* **TASKS TO CARRY OUT**:
• A. In the recursion patterns excerpt below, rewrite the paragraph beginning "Mapping is a task closely coupled" as a short bulleted list that keeps its main facts.
• B. In the recursion patterns excerpt below, what type is used for the formal parameter f?
• C. Carry on the recursion patterns excerpt below, starting after its final sentence.

* **GIVEN PASSAGE**:
Unlike many patterns, recursive filtering is best suited for lists; recursive filtering of arrays is very problematic and will not be dealt with here.

The map pattern

Mapping is a task closely coupled with that of reduction, but rather than collecting certain items, as with the filter pattern, we collect all the items. As we collect, however, we transform each item as we collect it. The basic pattern looks like this:

    Node *
    mapList(int (*f)(int),Node *items)
        {
        if (items == 0)
            return 0;
        else
            {
            int v = f(head(items));
            return join(v,mapList(f,tail(items)));
            }
        }

Here, f is used to transform each item in the recursive step. As with mapping using a loop, we use a function pointer as the type of the formal parameter f.

Suppose we wish to subtract one from each element in an array. First we need a transforming function that reduces its argument by one:

    int decrement(int x) { return x - 1; }

Now we can "map" the decrement function over an array of numbers:

    //test (compile with ilist.c and recursionPatterns.c)
    #include "ilist.h"
    #include "recursionPatterns.h"
    int numbers[] = {4,3,7,2,4,3,1};
    Node *a = arrayToList(numbers,sizeof(numbers) / sizeof(int));
    Node *b = mapList(decrement,a);
    displayList(b);

The code yields the following output:

    {3}{2}{6}{1}{3}{2}{0}

We see that each value in the resulting list is one less than the corresponding number in the original numbers array.

Both map and filtering (reduce) are used heavily by Google in programming their search strategies.

* **LISTED RECORDS**:

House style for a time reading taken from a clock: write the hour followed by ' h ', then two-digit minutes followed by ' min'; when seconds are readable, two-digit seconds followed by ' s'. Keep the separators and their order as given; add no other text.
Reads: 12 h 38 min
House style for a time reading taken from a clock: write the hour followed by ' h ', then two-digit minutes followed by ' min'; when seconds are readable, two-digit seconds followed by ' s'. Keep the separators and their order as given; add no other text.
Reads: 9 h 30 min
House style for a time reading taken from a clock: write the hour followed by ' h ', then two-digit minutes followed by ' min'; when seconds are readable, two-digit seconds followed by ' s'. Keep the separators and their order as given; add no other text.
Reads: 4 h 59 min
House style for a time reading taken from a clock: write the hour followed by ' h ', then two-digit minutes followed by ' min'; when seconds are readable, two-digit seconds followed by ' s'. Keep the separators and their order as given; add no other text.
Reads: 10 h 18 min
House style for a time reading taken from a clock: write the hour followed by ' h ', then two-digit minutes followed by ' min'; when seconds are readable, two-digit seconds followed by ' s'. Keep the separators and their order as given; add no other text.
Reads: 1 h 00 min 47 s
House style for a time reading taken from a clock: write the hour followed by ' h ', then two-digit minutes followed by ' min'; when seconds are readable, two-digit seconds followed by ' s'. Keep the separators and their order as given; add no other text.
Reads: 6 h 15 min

--

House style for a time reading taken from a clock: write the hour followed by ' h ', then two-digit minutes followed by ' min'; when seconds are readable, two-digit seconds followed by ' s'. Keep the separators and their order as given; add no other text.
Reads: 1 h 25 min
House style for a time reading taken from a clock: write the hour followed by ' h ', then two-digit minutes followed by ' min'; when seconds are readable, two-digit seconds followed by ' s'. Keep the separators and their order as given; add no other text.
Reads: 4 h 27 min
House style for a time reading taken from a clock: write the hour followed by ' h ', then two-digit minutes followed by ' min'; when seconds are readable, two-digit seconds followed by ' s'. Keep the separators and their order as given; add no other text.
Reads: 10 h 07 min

* * *

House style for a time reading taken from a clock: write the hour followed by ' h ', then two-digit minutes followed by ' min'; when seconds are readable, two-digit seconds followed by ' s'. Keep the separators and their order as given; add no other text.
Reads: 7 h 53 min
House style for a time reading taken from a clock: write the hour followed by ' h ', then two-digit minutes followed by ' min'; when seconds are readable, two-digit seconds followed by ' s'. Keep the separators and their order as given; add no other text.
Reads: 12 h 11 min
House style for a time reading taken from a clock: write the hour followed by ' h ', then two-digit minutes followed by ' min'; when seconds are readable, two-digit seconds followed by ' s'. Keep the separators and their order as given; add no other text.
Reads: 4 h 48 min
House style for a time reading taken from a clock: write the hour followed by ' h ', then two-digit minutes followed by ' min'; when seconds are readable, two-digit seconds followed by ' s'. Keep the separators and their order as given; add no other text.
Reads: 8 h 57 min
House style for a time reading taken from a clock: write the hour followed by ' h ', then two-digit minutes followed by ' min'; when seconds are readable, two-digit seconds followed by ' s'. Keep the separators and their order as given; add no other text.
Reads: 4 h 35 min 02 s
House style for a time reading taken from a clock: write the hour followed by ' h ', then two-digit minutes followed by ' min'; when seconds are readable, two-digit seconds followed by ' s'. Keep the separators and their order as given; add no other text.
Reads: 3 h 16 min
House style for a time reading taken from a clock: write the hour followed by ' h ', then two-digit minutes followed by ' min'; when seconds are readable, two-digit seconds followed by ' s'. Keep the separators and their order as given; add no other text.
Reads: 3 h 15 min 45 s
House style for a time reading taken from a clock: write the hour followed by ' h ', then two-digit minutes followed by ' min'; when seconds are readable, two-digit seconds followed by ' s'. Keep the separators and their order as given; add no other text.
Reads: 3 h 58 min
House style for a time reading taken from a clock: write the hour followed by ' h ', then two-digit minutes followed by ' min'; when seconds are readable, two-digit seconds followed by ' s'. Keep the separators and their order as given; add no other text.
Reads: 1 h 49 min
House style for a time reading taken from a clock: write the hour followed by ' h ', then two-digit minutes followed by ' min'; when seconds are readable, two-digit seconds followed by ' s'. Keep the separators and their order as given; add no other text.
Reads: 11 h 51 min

* **TASK RESULTS**:
• A.
- Mapping is closely tied to reduction.
- The filter pattern collects only certain items, but mapping collects all of them.
- Each item is transformed as it is collected.
- The basic pattern is shown next.

• B. A function pointer.

• C.
The search pattern

The search pattern is a slight variation of filtered-counting. Suppose we wish to see if a value is present in a list. We can use a filtered-counting approach and if the count is greater than zero, we know that the item was indeed in the list:

    int
    findInList(int target,Node *items)
        {
        return occurrencesInList(target,items) > 0;
        }

In this case, occurrencesInList helps find do its job. We call such functions, naturally, helper functions. We can improve the efficiency of find by having it perform the search, but short-circuiting the search once the target item is found. We do this by turning the first recursive case into a second base case:

    int
    findInList2(int target,Node *items)
        {
        if (items == 0)                     //empty list, not found
            return 0;                   
        else if (head(items) == target)     //short-circuit!
            return 1;
        else
            return findInList2(target,tail(items));
        }

When the list is empty, we return false because if the item had been list, we would have hit the second base case (and returned true) before hitting the first. If neither base case hits, we simple search the remainder of the list (the recursive case). If the second base case never hits, the first base case eventually will.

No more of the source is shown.